Activity: Write out each line of the entries below that holds the word "buttons".

Exercise input:
********

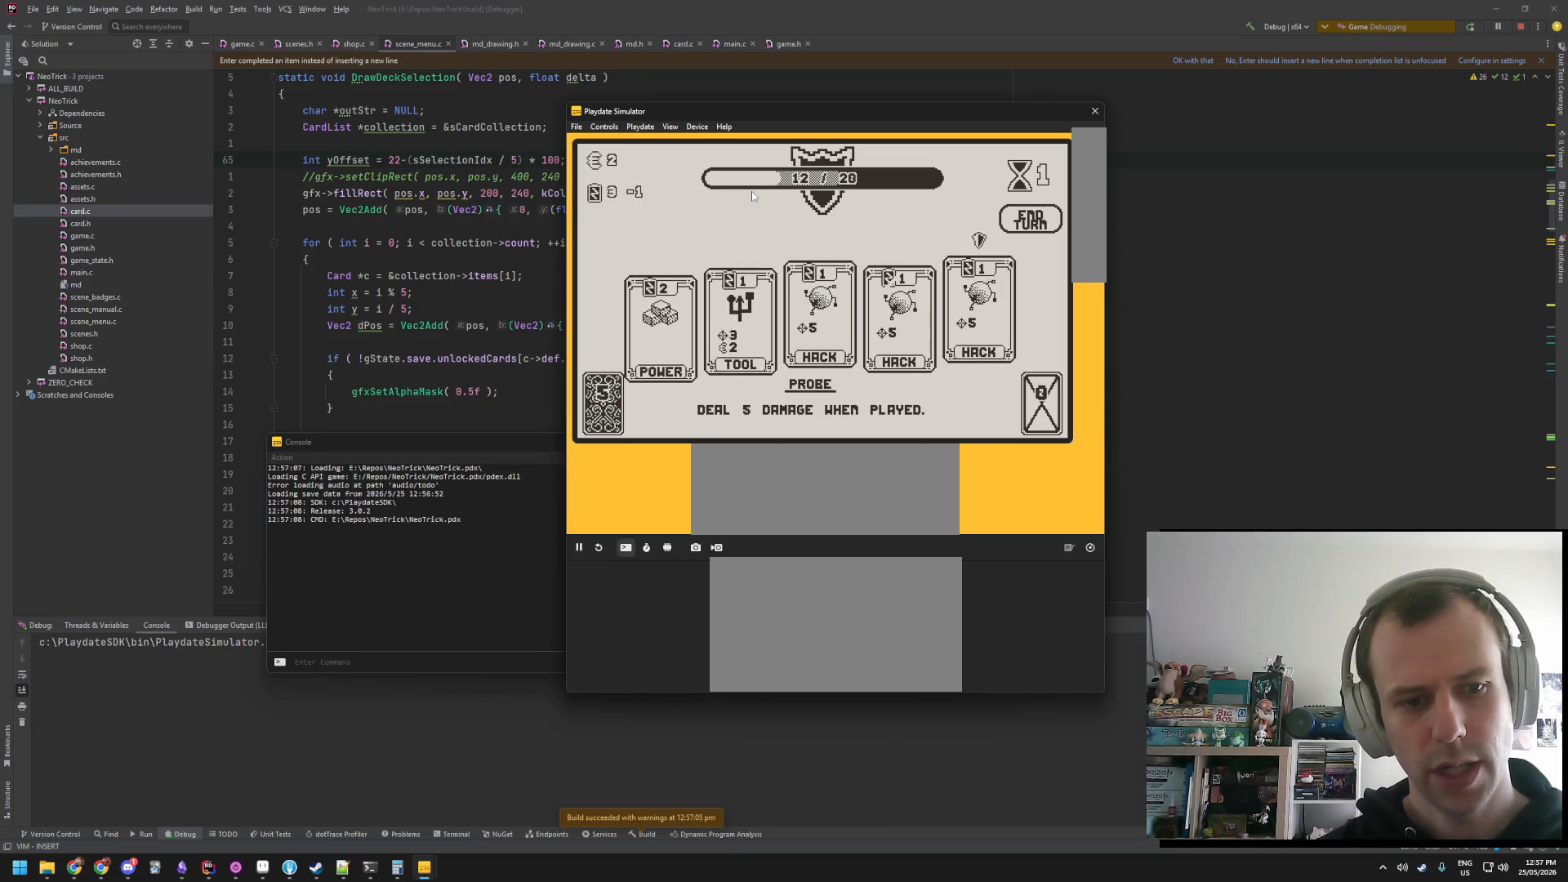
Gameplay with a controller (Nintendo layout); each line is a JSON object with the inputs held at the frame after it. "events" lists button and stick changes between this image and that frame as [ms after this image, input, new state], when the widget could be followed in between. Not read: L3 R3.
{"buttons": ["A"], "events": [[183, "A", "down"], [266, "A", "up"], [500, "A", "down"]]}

********

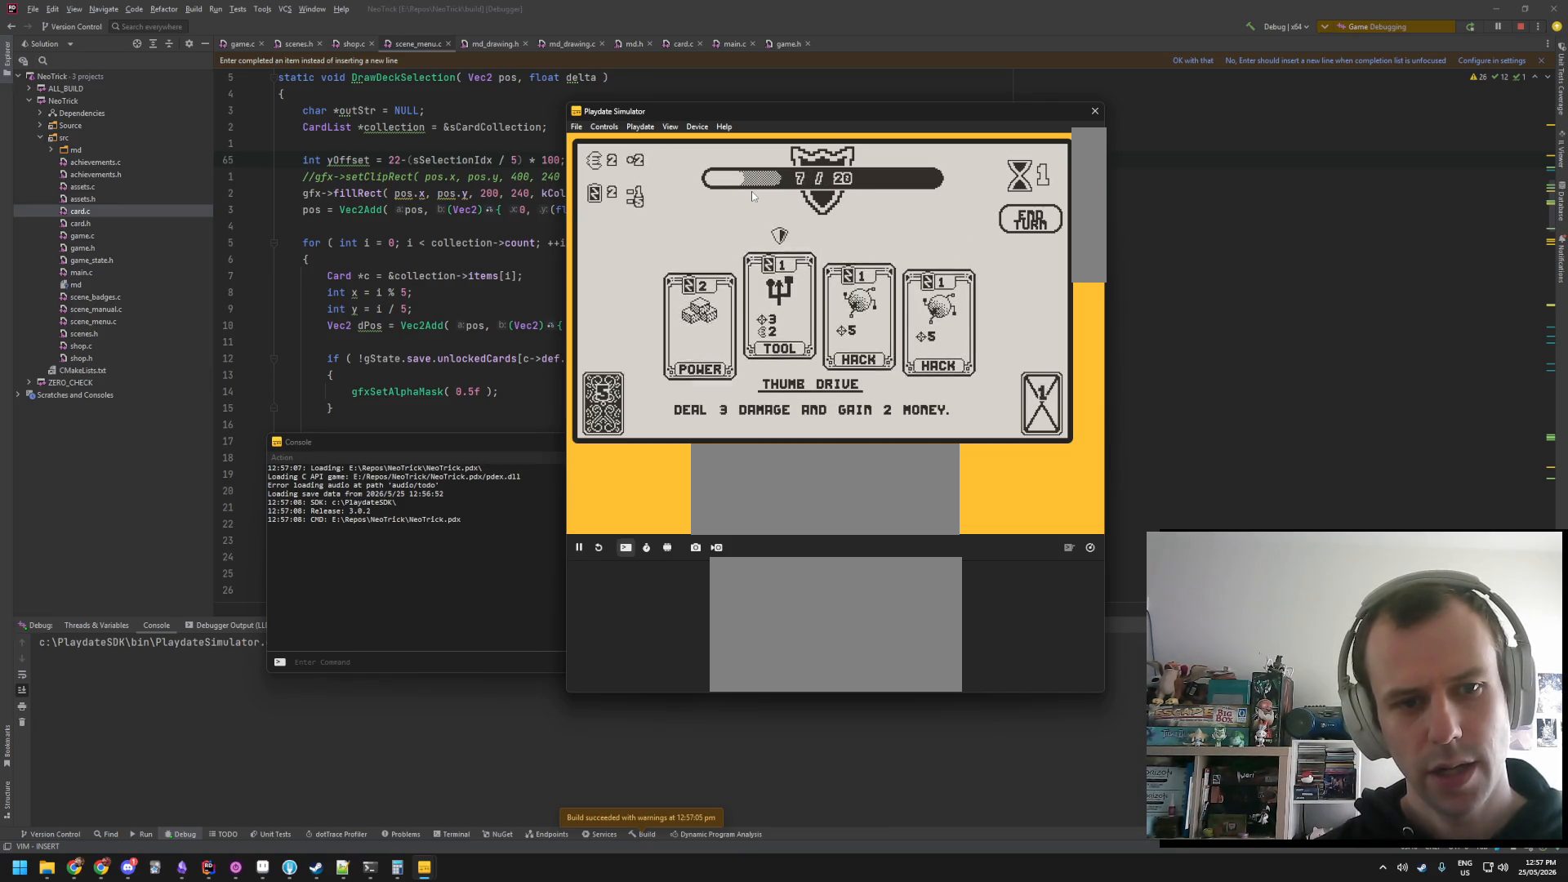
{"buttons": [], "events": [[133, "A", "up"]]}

********

Written answer:
{"buttons": ["A"], "events": [[183, "A", "down"], [266, "A", "up"], [500, "A", "down"]]}
{"buttons": [], "events": [[133, "A", "up"]]}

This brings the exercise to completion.